The Office of Fair Trade (OFT) has written to 62 of the top UK online retailers after it found evidence of non-compliance during a review of potential breaches of the Distance Selling Regulations (DSRs).
A sweep of 156 websites by the OFT found that 33 percent of online retailers imposed unreasonable restrictions on customers' rights to a refund, where most often they require the product must be in its original packaging or in the original condition. This, according to the DSRs, doesn't allow consumers to reasonably inspect or assess the purchased goods.
Some 60 percent also only provided a web contact form, rather than an email contact address, as is required by the E-Commerce Regulations.
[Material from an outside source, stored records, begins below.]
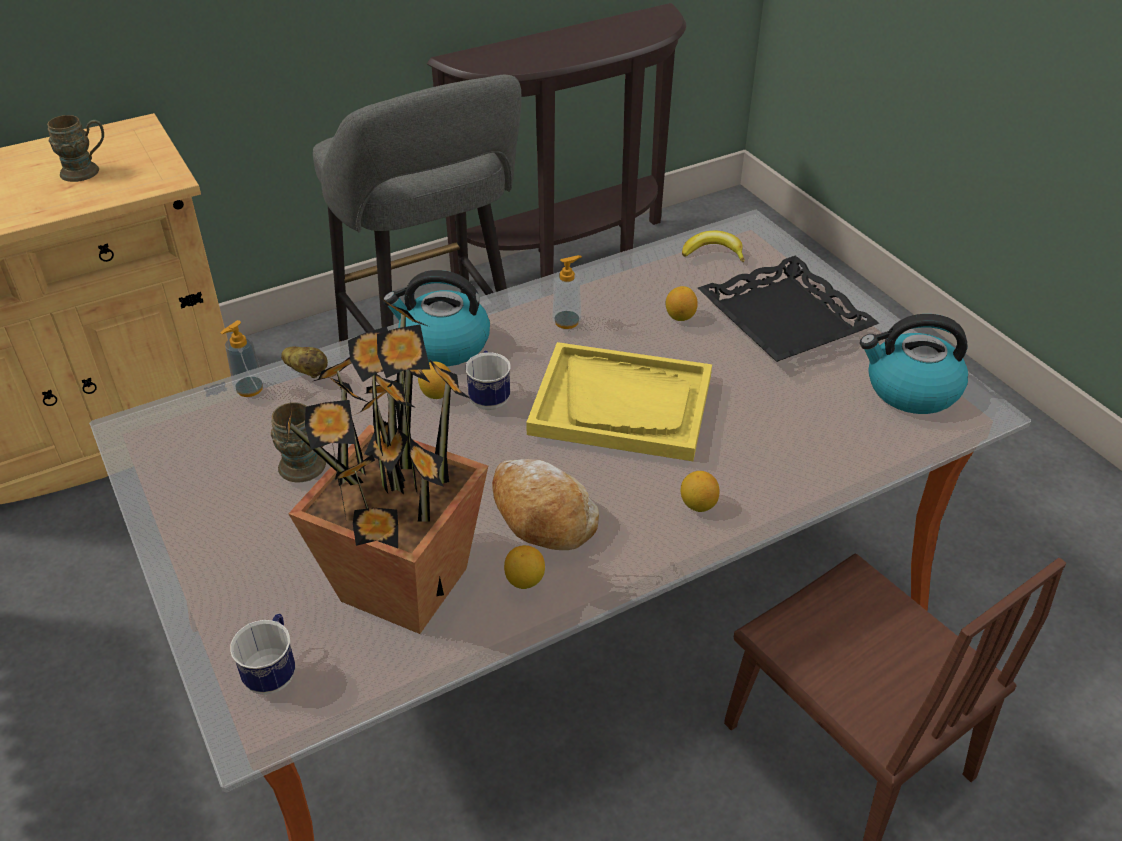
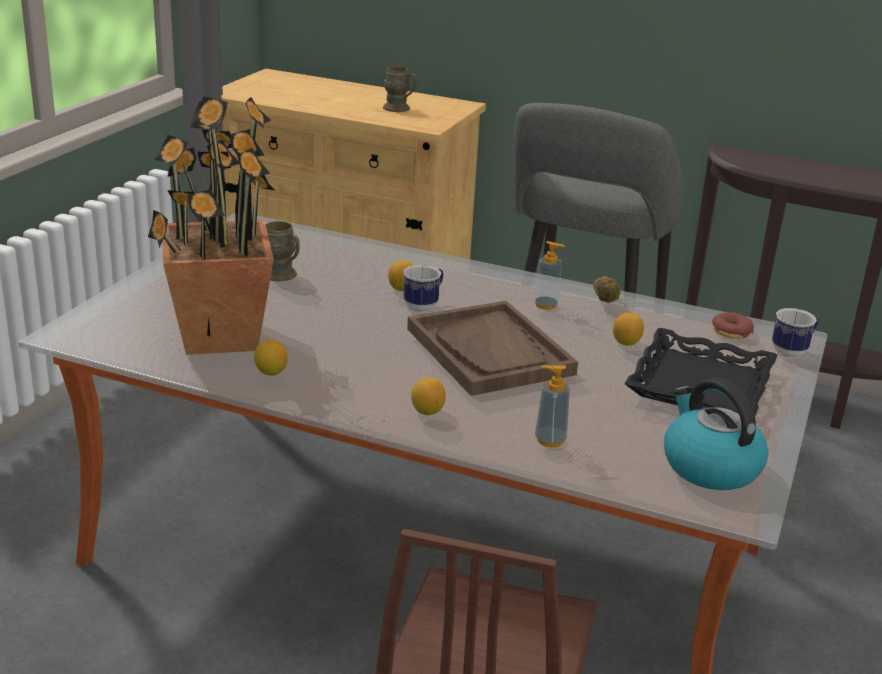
camera: 50 degrees right, 15 degrees down
(249, 389) = (321, 237): soap dispenser -> soap dispenser (550, 440)
(274, 671) = (110, 324): mug -> mug (793, 351)
(307, 372) = (360, 246): potato -> potato (605, 301)
(443, 345) = (452, 275): kettle -> none
(542, 514) = (338, 358): bread -> none
(622, 404) = (490, 351): yellow tray -> brown tray
(713, 252) = (731, 332): banana -> donut

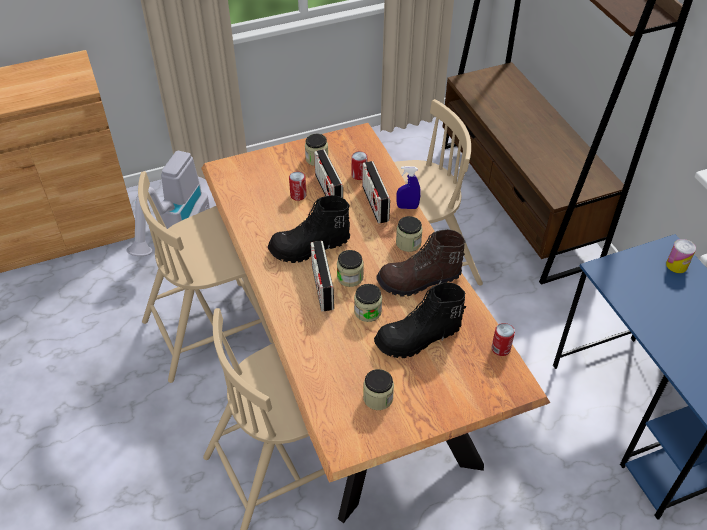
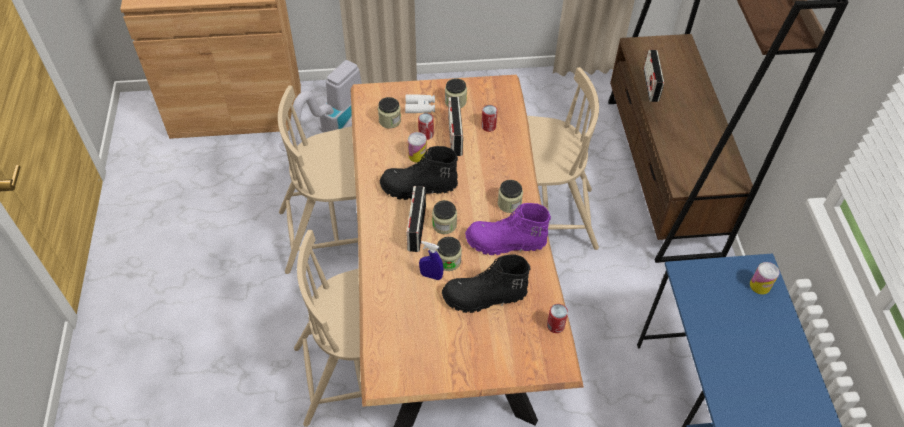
camera: 15 degrees right, 5 degrees up
(282, 170) = (420, 107): none -> white binoculars
(297, 217) = (417, 155): none -> can
(375, 203) = (493, 158): radio -> radio (650, 85)
(378, 398) = (428, 343): jar -> jar (389, 120)
(407, 207) = (521, 168): blue spray bottle -> blue spray bottle (431, 276)
(419, 281) = (505, 243): brown boot -> purple boot

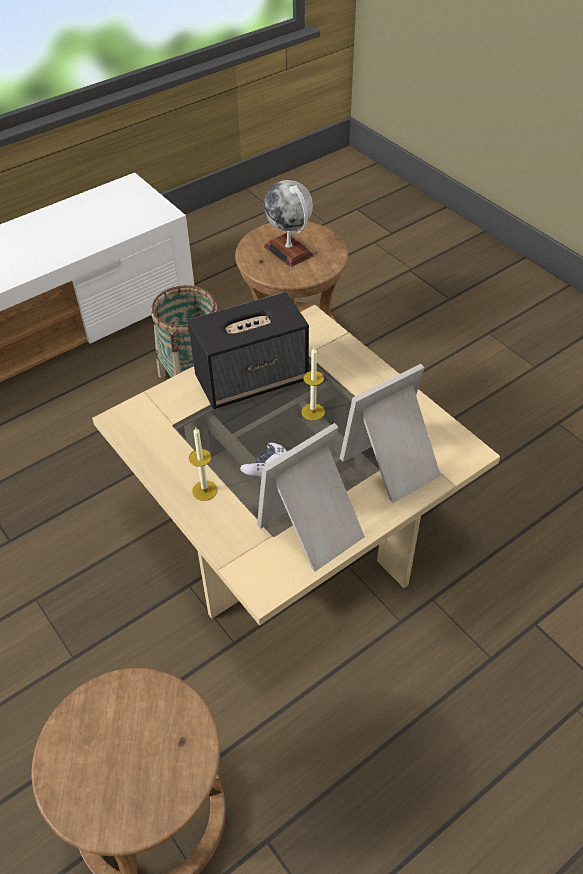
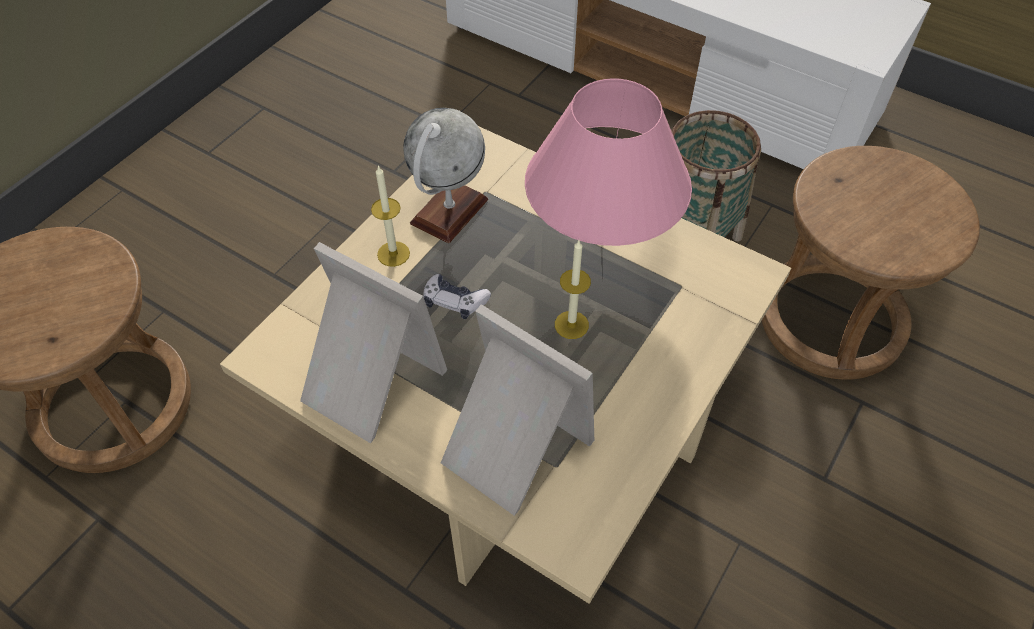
camera: 70 degrees right, 5 degrees up
(252, 379) = (601, 242): speaker -> pink table lamp
(289, 251) = (885, 203): globe -> globe (449, 211)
Two percent provided no electronic contact details at all.
Unexpected charges were also added to customer purchases upon checkout at 24 percent of the websites reviewed.
"The OFT recognises that most businesses want to play fair with their customers and to comply with the law," said Cavendish Elithorn, senior director of the Goods and Consumer Group at OFT.
"We encourage all online retailers to check their websites so customers can be confident their rights are being respected when they shop online."
Some publications have reported that the OFT is requiring that the retailers make the changes to their websites before Christmas, however a spokesman for OFT Computerworld UK confirmed that this is incorrect and they will in fact be given twelve months.
However, if changes aren't made within this timeframe, retailers could face legal action. Initially the OFT will try to negotiate a new timeframe for the retailer to comply, but if this is ignored, then it could go to civil court.
If a requirement to change issued by the civil court is disregarded by a retailer, only then would prison sentences or fines be considered.
To support compliance with the regulations the OFT has created a web-based guidance tool for businesses, the Distance Selling Hub, which includes tips to resolve the key issues identified in the sweep.
Top tips for retailers include being clear and open about cancellation rights and also providing a full refund, plus a refund of delivery charges when things go wrong.
Many retailers, including the likes of John Lewis, have seen a massive surge in their online sales in recent years and have been investing heavily in multi-channel platforms to support the growth.